Required work. Set down the lines of the records from the line with "A remotely operated" to the line with "- Direct3D 11", both included, without changing them.

Provided data.
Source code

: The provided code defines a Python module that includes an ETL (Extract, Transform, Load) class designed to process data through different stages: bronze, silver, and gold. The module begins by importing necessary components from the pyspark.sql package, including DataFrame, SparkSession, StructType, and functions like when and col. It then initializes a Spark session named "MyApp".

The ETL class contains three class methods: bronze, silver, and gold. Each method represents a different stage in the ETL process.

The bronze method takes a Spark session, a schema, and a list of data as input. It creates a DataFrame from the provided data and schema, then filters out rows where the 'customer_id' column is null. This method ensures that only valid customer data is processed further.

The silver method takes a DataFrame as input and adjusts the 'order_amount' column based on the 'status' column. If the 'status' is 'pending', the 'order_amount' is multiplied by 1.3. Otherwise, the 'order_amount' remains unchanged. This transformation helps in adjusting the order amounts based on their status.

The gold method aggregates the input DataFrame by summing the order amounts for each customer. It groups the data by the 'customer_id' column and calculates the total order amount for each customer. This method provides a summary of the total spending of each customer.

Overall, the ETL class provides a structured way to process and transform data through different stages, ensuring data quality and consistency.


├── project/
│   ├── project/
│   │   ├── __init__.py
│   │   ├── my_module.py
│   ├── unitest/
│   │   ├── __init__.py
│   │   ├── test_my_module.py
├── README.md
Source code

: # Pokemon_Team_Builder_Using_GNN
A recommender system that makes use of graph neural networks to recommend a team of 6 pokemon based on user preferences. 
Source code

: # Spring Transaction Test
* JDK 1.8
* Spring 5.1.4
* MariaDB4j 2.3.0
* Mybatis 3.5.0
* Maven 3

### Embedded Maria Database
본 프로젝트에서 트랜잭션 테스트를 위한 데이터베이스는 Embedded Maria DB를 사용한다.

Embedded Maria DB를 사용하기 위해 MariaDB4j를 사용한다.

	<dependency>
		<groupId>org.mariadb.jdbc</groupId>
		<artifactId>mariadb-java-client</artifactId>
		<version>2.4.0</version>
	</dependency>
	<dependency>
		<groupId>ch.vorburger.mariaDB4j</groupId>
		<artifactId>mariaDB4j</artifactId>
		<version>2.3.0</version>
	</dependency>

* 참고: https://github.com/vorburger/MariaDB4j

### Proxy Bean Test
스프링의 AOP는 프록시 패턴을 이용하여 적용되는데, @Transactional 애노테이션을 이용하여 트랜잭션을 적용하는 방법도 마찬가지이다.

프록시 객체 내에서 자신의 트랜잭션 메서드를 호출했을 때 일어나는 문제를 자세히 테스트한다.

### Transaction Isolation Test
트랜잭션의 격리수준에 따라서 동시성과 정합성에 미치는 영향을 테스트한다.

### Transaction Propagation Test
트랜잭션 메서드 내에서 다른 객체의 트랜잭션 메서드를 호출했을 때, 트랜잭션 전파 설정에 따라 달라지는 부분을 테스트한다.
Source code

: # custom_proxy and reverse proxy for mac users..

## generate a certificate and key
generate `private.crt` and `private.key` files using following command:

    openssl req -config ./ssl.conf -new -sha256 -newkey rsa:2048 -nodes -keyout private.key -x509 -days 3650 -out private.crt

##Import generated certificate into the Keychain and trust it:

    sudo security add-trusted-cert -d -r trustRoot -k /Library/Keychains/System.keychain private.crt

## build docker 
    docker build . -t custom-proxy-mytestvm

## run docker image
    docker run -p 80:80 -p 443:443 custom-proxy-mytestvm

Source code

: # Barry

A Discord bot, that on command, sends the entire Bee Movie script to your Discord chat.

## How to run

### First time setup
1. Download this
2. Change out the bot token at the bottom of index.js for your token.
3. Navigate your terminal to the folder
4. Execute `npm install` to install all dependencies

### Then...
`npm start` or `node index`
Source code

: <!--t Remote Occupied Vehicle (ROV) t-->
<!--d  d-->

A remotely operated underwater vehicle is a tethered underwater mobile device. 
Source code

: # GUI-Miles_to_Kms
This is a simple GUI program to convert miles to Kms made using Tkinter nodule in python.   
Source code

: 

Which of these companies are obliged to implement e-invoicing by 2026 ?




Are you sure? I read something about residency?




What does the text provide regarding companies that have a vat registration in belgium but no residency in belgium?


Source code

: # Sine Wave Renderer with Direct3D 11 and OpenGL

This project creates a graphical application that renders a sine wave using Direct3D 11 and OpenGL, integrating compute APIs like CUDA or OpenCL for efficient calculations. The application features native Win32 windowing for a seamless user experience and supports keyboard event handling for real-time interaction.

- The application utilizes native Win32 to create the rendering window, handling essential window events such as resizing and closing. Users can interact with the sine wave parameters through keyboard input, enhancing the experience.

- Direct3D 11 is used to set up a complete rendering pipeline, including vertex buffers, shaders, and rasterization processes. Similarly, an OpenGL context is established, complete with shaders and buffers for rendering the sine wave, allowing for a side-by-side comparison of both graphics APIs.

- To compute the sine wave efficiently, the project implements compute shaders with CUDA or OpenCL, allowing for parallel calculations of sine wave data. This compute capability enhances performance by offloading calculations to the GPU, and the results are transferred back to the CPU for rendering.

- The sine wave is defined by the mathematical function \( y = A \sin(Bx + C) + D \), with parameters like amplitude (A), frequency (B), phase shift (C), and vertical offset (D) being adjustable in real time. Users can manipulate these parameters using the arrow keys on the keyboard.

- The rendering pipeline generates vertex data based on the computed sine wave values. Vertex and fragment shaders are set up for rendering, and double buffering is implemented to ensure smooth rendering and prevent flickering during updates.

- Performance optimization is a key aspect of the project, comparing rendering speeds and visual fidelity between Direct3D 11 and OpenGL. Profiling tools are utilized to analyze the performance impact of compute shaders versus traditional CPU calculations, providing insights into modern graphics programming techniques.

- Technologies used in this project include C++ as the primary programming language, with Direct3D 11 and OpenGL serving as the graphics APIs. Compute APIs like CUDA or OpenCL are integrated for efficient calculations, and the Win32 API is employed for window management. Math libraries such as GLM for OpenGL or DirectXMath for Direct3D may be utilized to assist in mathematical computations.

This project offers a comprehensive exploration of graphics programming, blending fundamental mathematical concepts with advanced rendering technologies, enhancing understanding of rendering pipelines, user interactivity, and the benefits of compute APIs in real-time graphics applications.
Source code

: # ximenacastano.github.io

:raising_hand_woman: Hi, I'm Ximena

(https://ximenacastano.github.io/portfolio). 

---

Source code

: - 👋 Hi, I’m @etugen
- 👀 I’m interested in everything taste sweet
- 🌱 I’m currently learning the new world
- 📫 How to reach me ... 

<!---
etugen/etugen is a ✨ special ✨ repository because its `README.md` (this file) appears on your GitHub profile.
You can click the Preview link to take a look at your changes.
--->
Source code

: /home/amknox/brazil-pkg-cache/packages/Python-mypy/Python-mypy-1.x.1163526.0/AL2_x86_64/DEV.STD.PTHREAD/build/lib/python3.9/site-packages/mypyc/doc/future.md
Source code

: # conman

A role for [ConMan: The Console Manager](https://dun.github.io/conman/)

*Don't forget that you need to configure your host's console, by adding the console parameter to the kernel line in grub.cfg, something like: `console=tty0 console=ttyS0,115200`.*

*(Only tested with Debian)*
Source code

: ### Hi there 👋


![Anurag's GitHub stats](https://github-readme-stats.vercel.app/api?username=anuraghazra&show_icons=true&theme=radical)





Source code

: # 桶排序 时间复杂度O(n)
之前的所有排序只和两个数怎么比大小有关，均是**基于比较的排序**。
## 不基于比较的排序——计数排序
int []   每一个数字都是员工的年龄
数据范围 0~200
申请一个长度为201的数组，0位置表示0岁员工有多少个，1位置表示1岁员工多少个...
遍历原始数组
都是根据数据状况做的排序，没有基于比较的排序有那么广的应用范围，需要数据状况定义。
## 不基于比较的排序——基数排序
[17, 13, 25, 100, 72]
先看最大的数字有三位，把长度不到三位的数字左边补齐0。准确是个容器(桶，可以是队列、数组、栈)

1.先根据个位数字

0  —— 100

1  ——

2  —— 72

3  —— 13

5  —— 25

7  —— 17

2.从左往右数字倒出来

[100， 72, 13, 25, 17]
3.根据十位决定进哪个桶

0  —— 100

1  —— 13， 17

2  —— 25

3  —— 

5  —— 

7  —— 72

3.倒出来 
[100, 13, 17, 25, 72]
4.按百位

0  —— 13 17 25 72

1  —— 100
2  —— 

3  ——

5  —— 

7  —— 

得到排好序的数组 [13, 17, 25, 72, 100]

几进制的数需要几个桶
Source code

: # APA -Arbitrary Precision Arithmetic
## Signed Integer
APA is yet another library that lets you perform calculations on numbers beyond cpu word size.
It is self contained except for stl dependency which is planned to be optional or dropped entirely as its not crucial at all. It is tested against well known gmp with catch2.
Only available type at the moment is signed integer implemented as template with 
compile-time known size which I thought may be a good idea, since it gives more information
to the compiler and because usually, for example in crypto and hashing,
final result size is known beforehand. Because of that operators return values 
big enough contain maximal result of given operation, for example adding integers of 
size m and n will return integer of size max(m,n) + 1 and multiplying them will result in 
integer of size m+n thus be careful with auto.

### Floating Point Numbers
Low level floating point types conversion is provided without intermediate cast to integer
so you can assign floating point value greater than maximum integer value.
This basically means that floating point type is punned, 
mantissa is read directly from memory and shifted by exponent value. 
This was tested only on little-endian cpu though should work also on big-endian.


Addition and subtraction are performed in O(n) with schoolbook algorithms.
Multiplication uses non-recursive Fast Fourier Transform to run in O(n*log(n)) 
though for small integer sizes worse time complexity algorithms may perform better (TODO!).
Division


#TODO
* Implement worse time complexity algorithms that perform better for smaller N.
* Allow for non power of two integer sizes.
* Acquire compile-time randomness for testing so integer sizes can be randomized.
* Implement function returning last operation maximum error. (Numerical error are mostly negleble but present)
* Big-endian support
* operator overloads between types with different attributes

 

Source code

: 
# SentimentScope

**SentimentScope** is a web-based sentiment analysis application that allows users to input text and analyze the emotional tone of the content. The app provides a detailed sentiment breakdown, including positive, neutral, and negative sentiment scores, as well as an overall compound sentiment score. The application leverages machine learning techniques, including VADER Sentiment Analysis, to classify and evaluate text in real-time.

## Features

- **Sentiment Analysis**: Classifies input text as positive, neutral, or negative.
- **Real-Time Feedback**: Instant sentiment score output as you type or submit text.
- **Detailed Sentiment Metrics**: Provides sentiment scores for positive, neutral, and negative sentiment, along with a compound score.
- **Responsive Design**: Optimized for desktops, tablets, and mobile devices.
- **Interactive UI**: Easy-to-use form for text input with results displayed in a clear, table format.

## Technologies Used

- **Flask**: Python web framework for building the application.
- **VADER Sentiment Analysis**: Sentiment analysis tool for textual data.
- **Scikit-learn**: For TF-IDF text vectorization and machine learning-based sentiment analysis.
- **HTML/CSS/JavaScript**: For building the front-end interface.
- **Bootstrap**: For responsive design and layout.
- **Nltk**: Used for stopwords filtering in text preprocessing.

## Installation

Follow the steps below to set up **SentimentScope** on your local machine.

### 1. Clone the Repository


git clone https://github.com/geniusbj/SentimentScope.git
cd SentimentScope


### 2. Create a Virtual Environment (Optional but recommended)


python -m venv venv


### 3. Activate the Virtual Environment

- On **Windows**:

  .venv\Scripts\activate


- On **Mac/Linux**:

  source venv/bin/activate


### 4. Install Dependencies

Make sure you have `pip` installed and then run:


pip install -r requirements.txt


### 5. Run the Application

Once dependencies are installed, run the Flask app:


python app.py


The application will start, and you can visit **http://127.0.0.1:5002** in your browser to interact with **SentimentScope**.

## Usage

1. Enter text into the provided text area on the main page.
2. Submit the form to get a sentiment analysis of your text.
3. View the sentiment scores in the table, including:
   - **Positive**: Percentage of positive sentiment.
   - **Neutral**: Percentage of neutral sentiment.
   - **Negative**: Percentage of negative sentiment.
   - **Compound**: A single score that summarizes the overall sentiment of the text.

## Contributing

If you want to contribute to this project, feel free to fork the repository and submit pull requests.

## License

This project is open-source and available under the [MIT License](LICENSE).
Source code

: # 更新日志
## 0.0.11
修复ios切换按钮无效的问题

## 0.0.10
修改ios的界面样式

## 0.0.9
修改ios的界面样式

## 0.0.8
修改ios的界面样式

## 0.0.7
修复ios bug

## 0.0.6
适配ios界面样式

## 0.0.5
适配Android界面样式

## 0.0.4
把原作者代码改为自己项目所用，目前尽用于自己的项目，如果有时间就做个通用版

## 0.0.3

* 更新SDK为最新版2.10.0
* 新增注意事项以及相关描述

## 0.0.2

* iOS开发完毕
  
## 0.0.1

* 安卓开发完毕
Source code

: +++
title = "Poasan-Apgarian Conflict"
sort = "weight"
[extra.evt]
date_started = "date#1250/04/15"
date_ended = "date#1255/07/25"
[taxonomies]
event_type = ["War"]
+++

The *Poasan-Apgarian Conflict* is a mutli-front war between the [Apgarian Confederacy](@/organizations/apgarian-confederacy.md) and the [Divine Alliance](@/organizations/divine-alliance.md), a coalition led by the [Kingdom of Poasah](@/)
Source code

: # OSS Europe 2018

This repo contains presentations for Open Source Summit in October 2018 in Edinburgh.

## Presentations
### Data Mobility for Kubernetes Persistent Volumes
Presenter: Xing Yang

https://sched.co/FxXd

Your solution.
A remotely operated underwater vehicle is a tethered underwater mobile device. 
Source code

: # GUI-Miles_to_Kms
This is a simple GUI program to convert miles to Kms made using Tkinter nodule in python.   
Source code

: 

Which of these companies are obliged to implement e-invoicing by 2026 ?




Are you sure? I read something about residency?




What does the text provide regarding companies that have a vat registration in belgium but no residency in belgium?


Source code

: # Sine Wave Renderer with Direct3D 11 and OpenGL

This project creates a graphical application that renders a sine wave using Direct3D 11 and OpenGL, integrating compute APIs like CUDA or OpenCL for efficient calculations. The application features native Win32 windowing for a seamless user experience and supports keyboard event handling for real-time interaction.

- The application utilizes native Win32 to create the rendering window, handling essential window events such as resizing and closing. Users can interact with the sine wave parameters through keyboard input, enhancing the experience.

- Direct3D 11 is used to set up a complete rendering pipeline, including vertex buffers, shaders, and rasterization processes. Similarly, an OpenGL context is established, complete with shaders and buffers for rendering the sine wave, allowing for a side-by-side comparison of both graphics APIs.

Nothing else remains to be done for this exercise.